It's difficult to weigh this counterintuitive benefit of the filibuster against its obvious democratic costs. Fortunately, however, retaining the filibuster in its current form and eliminating it are not the only options. Indeed, politically speaking, abolishing the filibuster outright may not be an option at all. Instead, then, frustrated progressives should propose to simply reduce the 60-vote threshold. Such a change could preclude many of the most tyrannical minority filibusters while retaining most of the filibusters that enable national majorities to exercise a democratic veto.

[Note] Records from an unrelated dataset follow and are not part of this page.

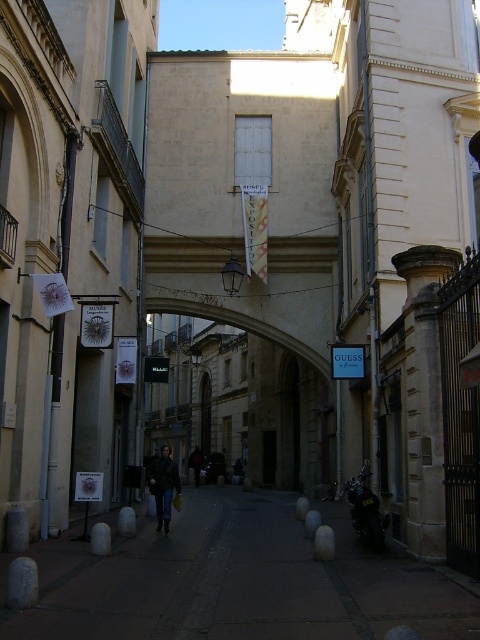
You are a delivery person carrying a large box that is 1.2 meters wide. You need to pass through the dark stone alley at center and the beige stone archway at center. Which path should you choose to ensure your box fits through?

The beige stone archway at center has a greater width than the dark stone alley at center, so you should choose the beige stone archway at center to ensure your box fits through.

You are a photographer trying to capture the beige stone archway at center and the dark brown leather jacket at center in the same frame. Can you see both objects clearly at the same time?

The dark brown leather jacket at center is behind the beige stone archway at center, so the jacket will be partially or fully obscured by the archway, making it difficult to see both clearly in the same frame.

You are a delivery person needing to place a package on the ground. The package must be placed exactly at point (164, 484). Is there enough space at that point to place the package without it being under any objects?

The dark brown leather jacket at center is located at point (164, 484). Therefore, placing the package there would require moving the jacket first.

After all, the larger a Senate majority is, the more likely it is to represent a majority of Americans. So if 55 votes were required to break a filibuster, rather than 60, many filibusters would be prevented—but most of the filibusters that block unrepresentative Senate majorities would be preserved. The evidence from the past 18 years bears out this theory. With a 55-vote threshold, 60 percent of the "minority rule" filibusters would have been prevented, but 78 percent of the "majority rule" filibusters would have remained intact.
Even if it is interpreted conservatively, this historical thought experiment illustrates a crucial point. If lowering the cloture threshold represents a compromise relative to the principled goal of abolishing the filibuster, it is not nearly as large a compromise as we might have thought. Despite the conventional wisdom, many of the filibusters that would remain with a reduced cloture threshold would be perfectly consistent with majority rule—and a small-d democrat should generally applaud these, not regret them. At the very least, those who would abolish the filibuster for ordinary legislation should consider retaining it, with a reduced cloture threshold, for approval of presidential nominees. Because the House of Representatives has no say in these cases, filibusters can impose a vital democratic check on narrow Senate majorities that represent a minority of the American people.

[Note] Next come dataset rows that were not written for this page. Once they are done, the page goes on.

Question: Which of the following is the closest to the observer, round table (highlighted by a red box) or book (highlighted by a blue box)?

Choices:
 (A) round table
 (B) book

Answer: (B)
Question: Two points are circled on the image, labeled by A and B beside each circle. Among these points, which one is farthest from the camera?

The fact that the conversation over Washington's paralysis is turning to institutional reforms is a hopeful sign. As this discussion gets under way, however, reformers should remember that the filibuster sometimes protects the kind of majority rule that it is usually assumed to undercut. We should do what we can to preserve this democratic function. That might mean pursuing the kind of moderate compromise—simply reducing the number of votes needed to end a filibuster—that has the best chance of succeeding anyway.